California regulators approve 1-gigawatt solar-thermal project, but its dry cooling means lower efficiency and higher cost
21 September 2010—It’s easy to see why energy companies are pursuing utility-scale solar projects in California. The state is blessed with deserts soaked in sunshine, and it faces a legal mandate to acquire more renewable electricity. But the state is also cursed with a limited water supply. So California regulators are pushing water conservation practices on new plant designs, some of which are costly and can hinder efficiency.
Last week, the California Energy Commission approved the construction and operation of four solar-thermal power plants in the town of Blythe, with a planned overall capacity of around 1 gigawatt—the largest such installation yet. But to get the green light, the project developers had to redesign the plants to use a cooling technology that reduces their efficiency by 5 to 10 percent and increases the cost of electricity by 5 to 7 percent, according to Solar Millennium, which is jointly developing the project with Ferrostaal and Chevron.
Solar-thermal plants like the ones planned at Blythe use trough-shaped mirrors to warm a heat-transfer fluid pumped through a pipe at the mirrors’ focal point. The hot fluid makes steam to turn a turbine and generate electricity. The steam must be cooled and condensed to complete the cycle. And in most solar-thermal plants, such as Solar Millennium’s massive Andasol plants in Spain, that requires a cooling tower that carries the heat away by evaporating water. On average, a typical 300-megawatt steam-cycle generator with cooling towers loses some 11 million liters of water a day to evaporation.
However, plants can use dry cooling—essentially a gigantic radiator—instead. “Because we are cooling the steam cycle of the turbines with air instead of water, we require 90 percent less water,” says Josef Eichhammer, president of Solar Trust of America, the Solar Millennium-Ferrostaal joint venture.
However, dry cooling is less efficient than wet cooling, especially in summer. The turbine’s efficiency is related to the temperature difference between the hot steam and the cooled condensate. Lowering the temperature of the cooled side increases the pressure difference across the turbine, improving efficiency. Because wet cooling relies on evaporation, it can drive down the water temperature to below the temperature of the air outside the plant. Dry cooling can’t.
Blythe, where the plants will be located, is in California’s southeastern desert, just a stone’s throw from the Colorado River. But waters from the lower Colorado are already in high demand, with farmers, cities, and energy producers competing for it. And the area’s groundwater sources are limited. The Blythe plants were originally supposed to be wet cooled, but Solar Millennium changed the design because “the California Energy Commission prefers dry-cooled generation,” says Rachel McMahon, director of government affairs for Solar Millennium.
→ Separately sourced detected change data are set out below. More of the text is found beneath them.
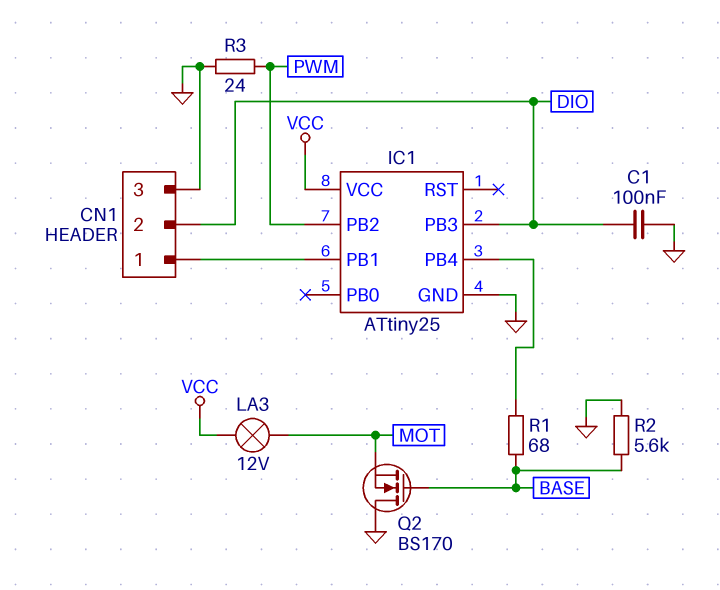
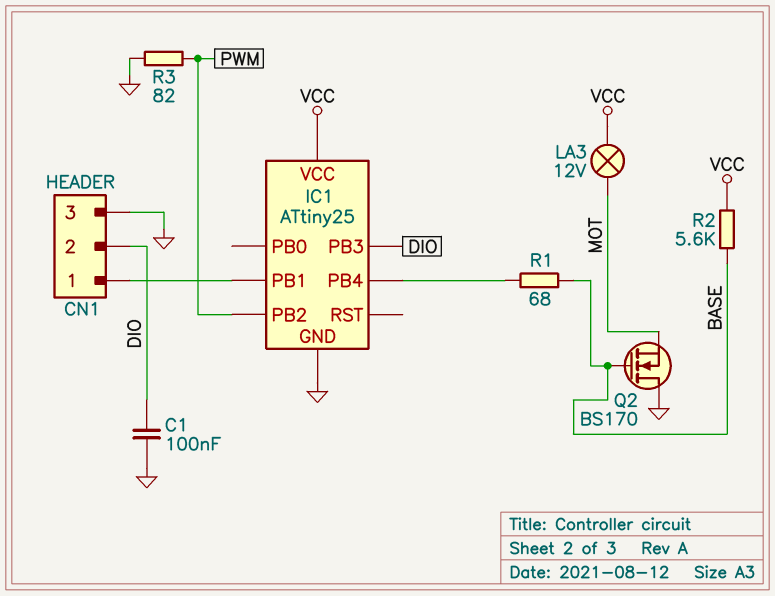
R2: 5.6k (BASE, GND) -> 5.6k (BASE, VCC)
R3: 24 (GND, PWM) -> 82 (GND, PWM)

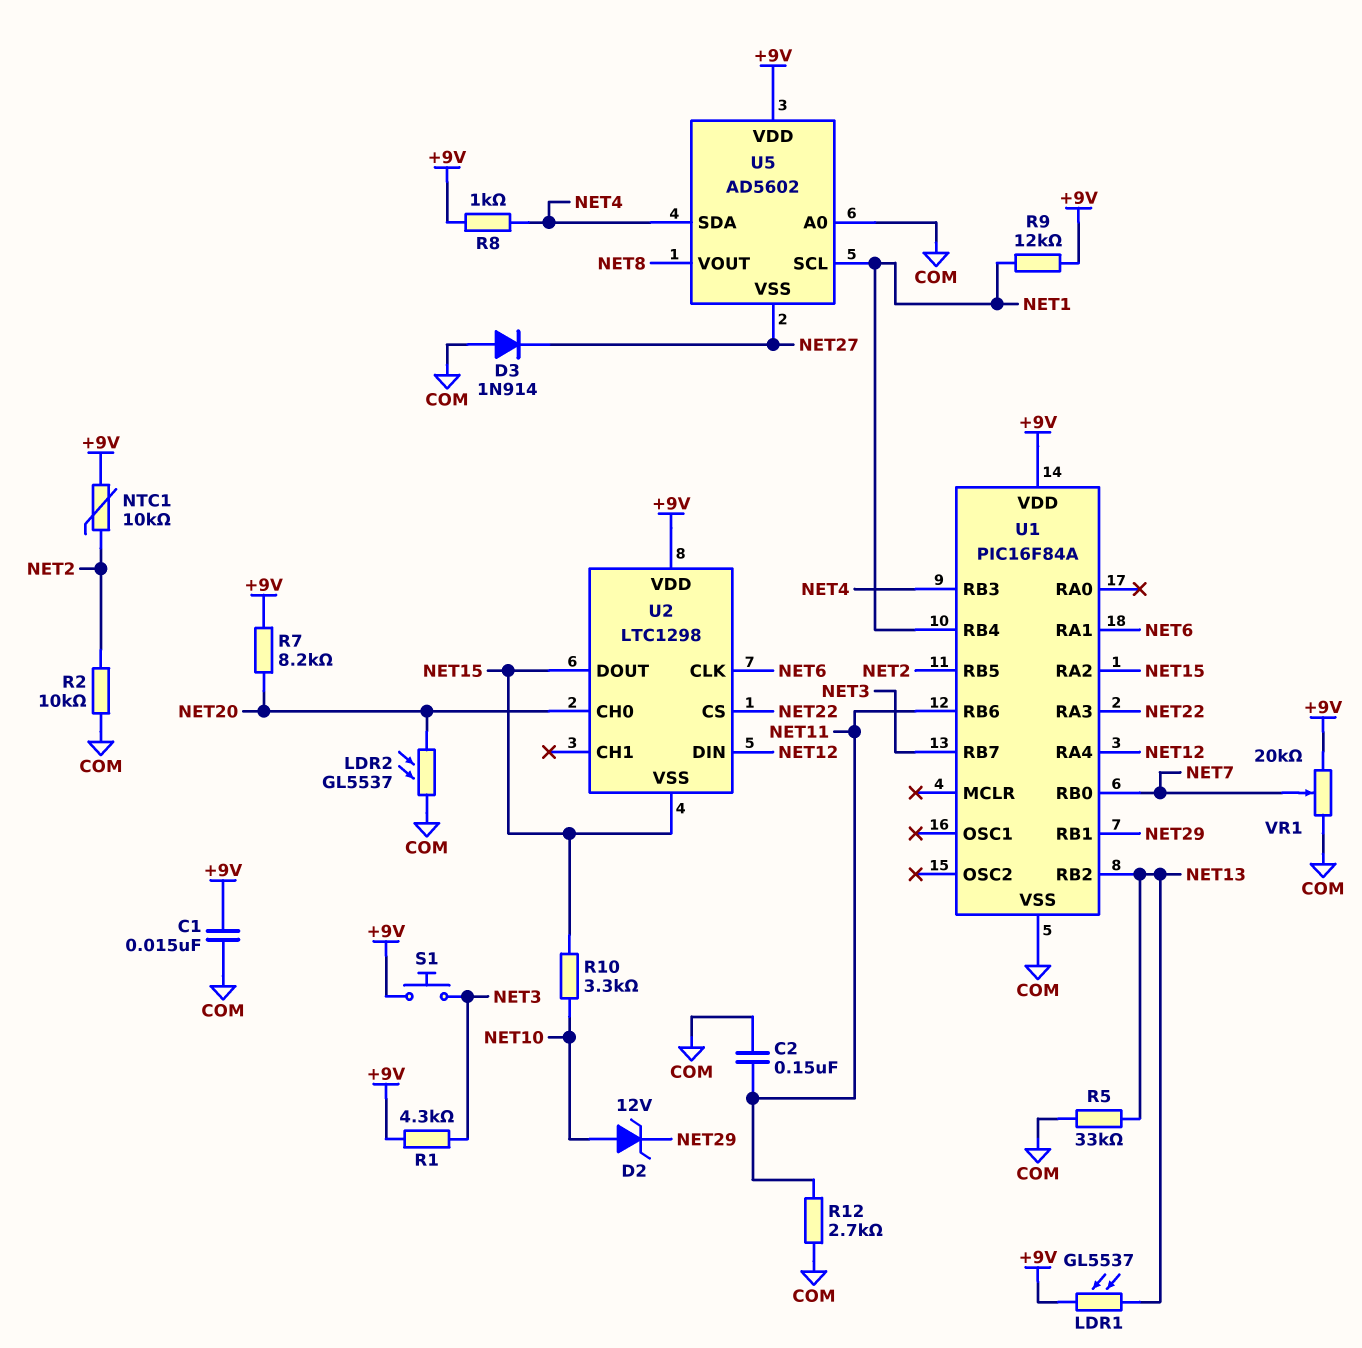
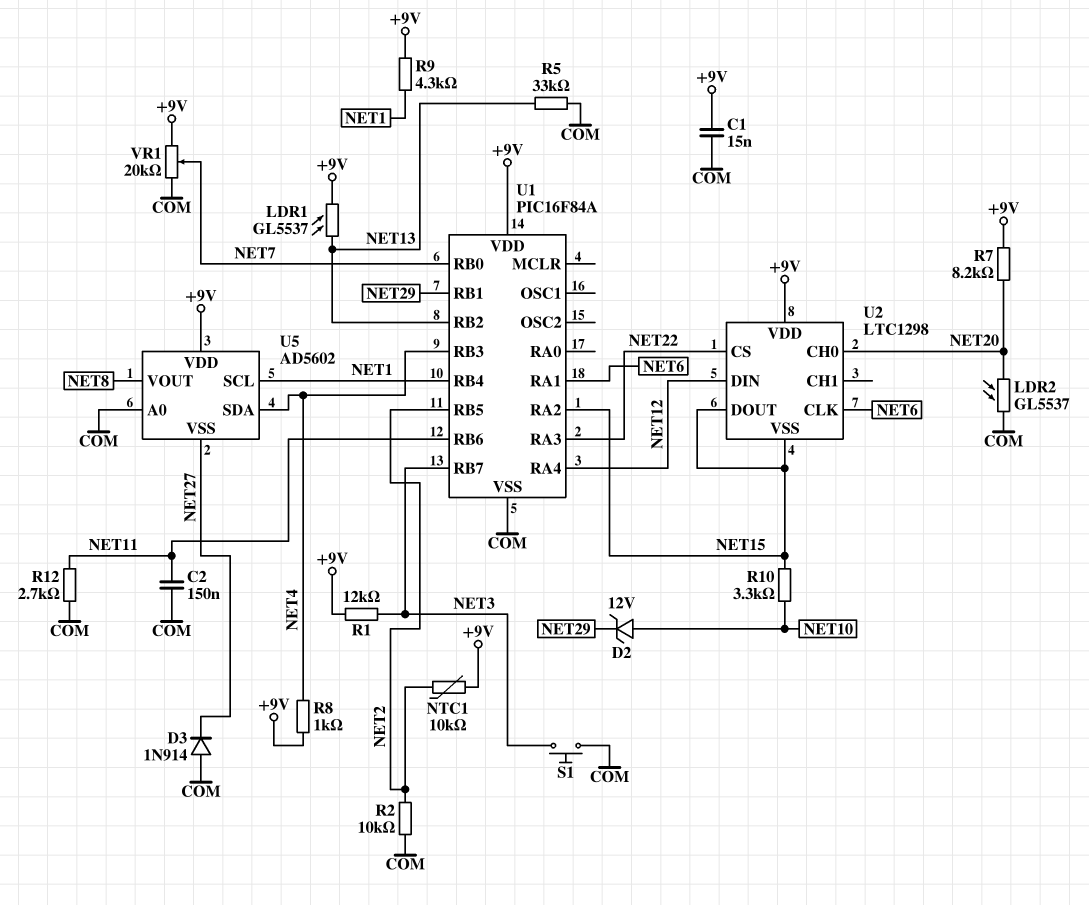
R1: 4.3k (+9V, NET3) -> 12k (+9V, NET3)
R9: 12k (+9V, NET1) -> 4.3k (+9V, NET1)
S1: button (+9V, NET3) -> button (COM, NET3)

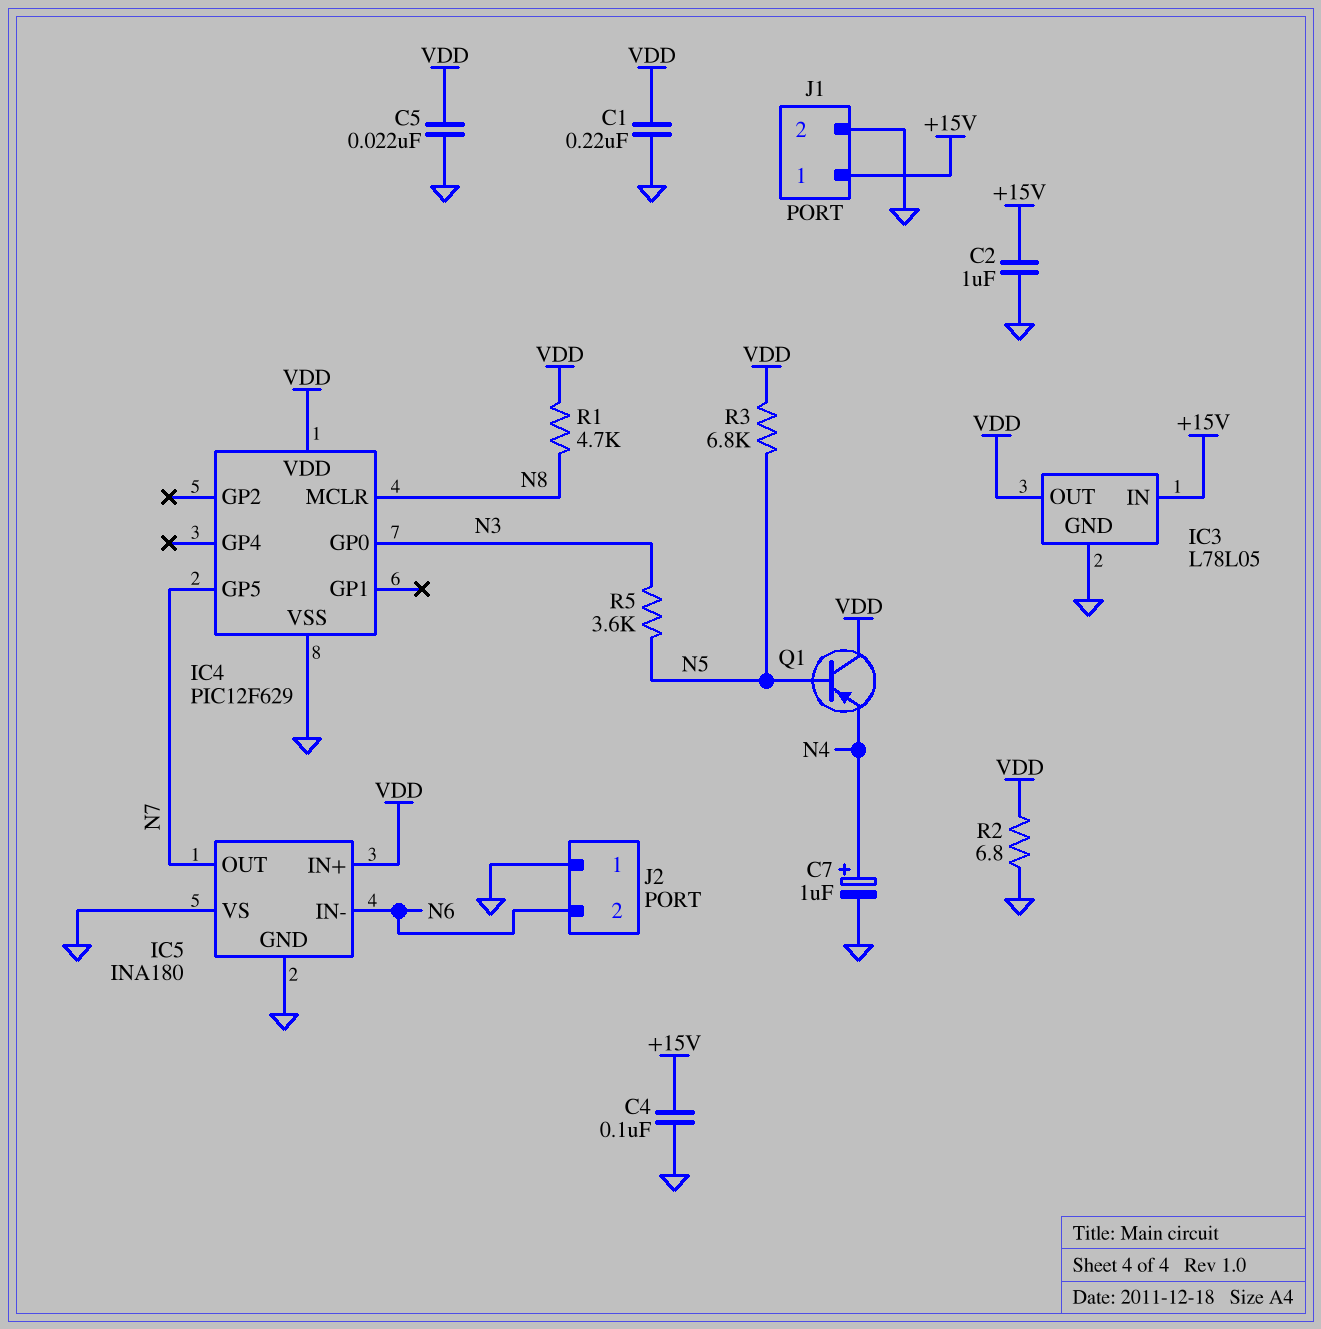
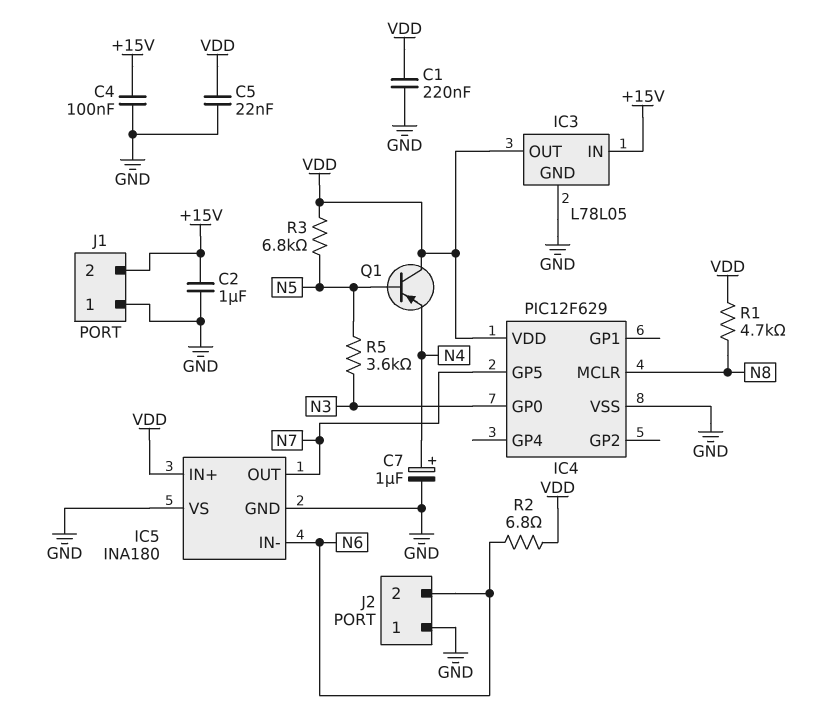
J1 pin 1: +15V -> GND
J1 pin 2: GND -> +15V
R2: 6.8 (GND, VDD) -> 6.8 (N6, VDD)

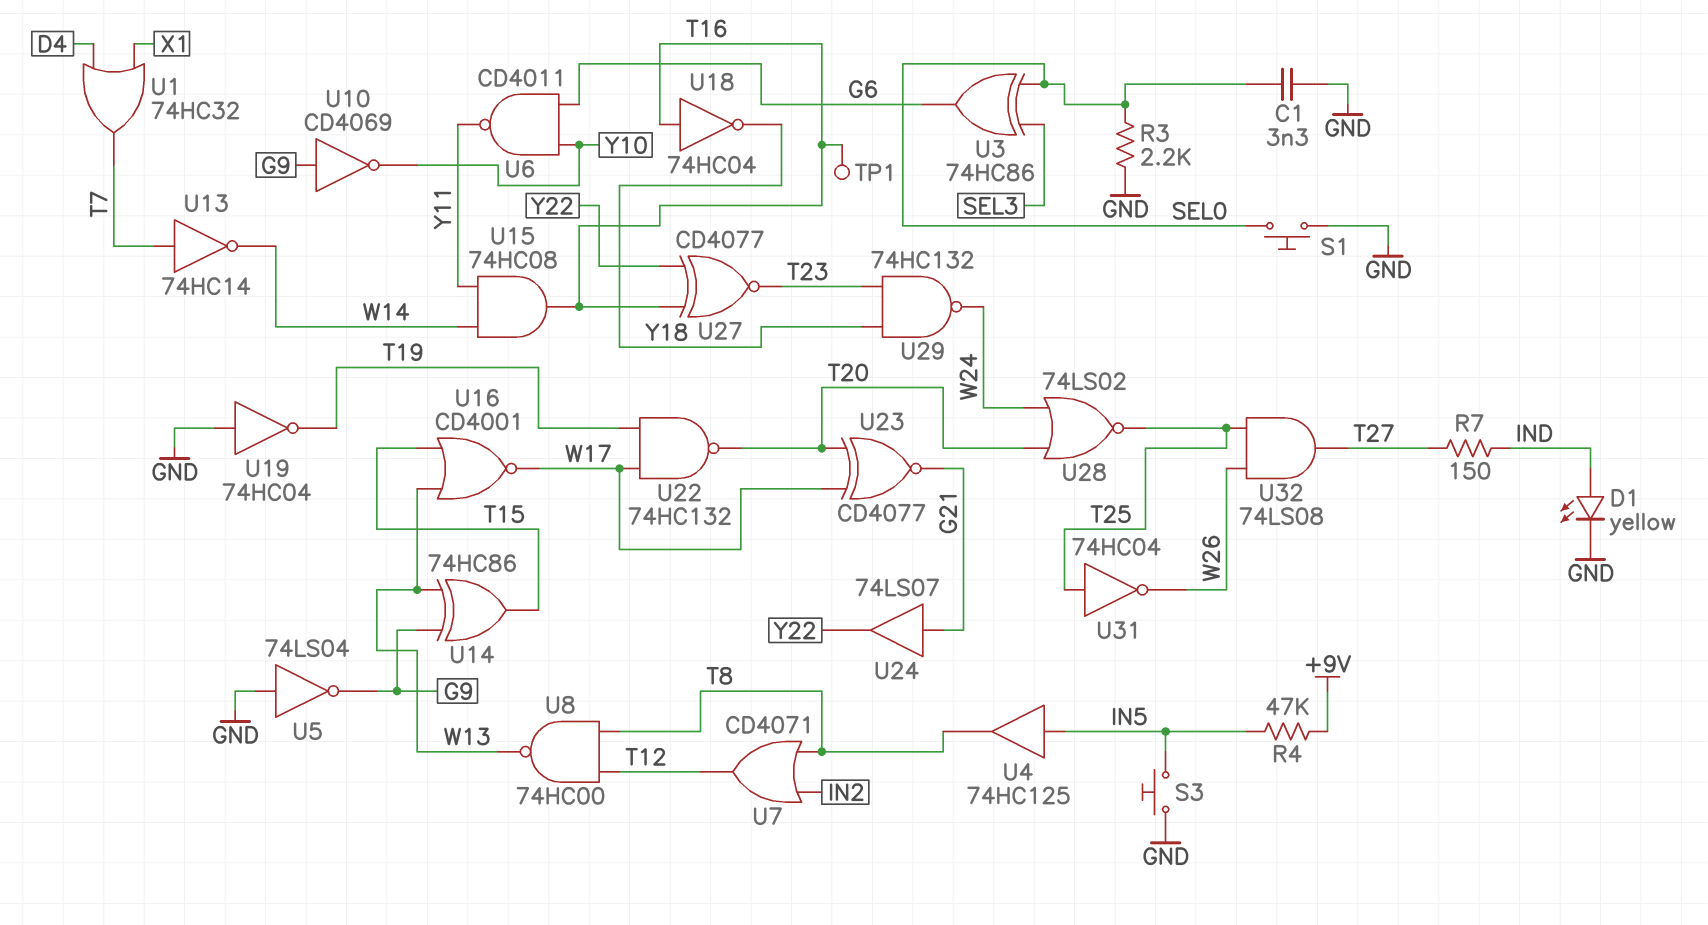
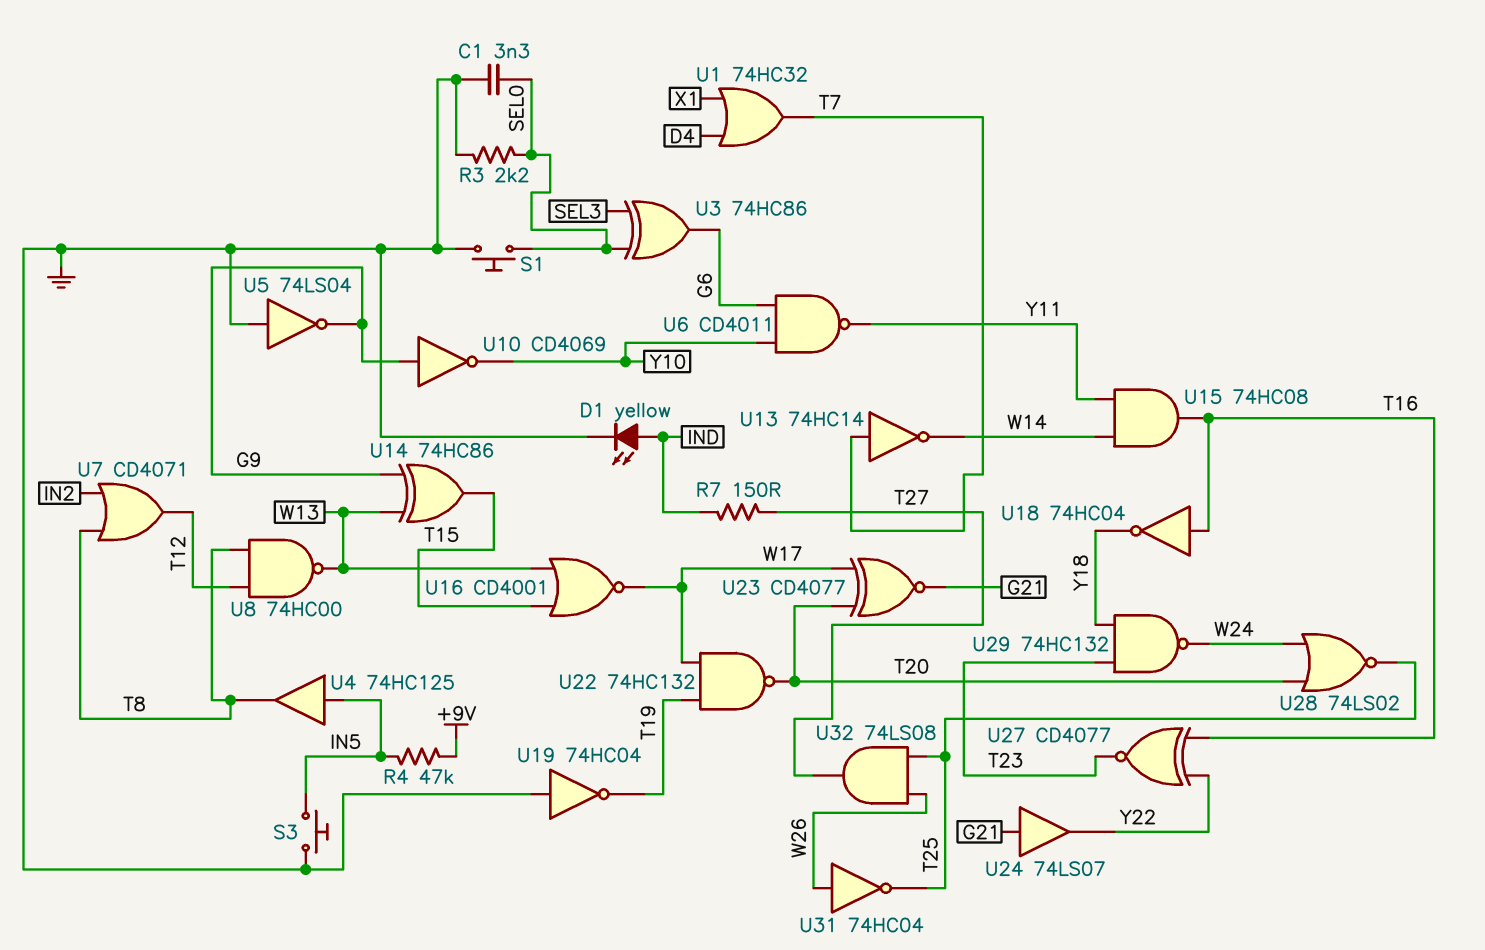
TP1: test point (T16) -> none
U31: NOT 74HC04 (in T25, out W26) -> NOT 74HC04 (in W26, out T25)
The commission’s report on the project described air cooling’s efficiency in the Blythe environment as “poor,” but it said that it was “a reasonable trade-off as it would prevent potentially significant environmental impacts that could result from consumption of the large quantities of water required by wet cooling.”
According to the report, the entire project will use 740 megaliters of water per year for things such as washing the mirrors (283 ML) and supplying a fire suppression system. So the plant will provide its estimated 2200 gigawatt-hours of electricity for a miserly 363 liters per megawatt-hour. The water will come from wells to be drilled on-site.
New renewables projects, like Blythe, are critical to California, because state law mandates that 20 percent of utilities’ electricity be renewable in 2010. By 2020 it must be 33 percent.
The California Energy Commission is rushing to complete its review of a raft of solar projects before an offer for federal grants and loan guarantees expires at the end of the year. Last month, the commission approved the Beacon Solar Energy Project at the western edge of California’s Mojave Desert. Despite the desert environment the 250-MW plant is a allowed to consume 1.7 billion liters per year in a wet cooling system, because it will use treated municipal wastewater from nearby California City.
The next hurdle for the Blythe plants is U.S. Bureau of Land Management approval, which Solar Millennium expects to happen in October. The company plans to start construction of the first two of the four plants in 2010 and should have them connected to the grid in 2013 and 2014.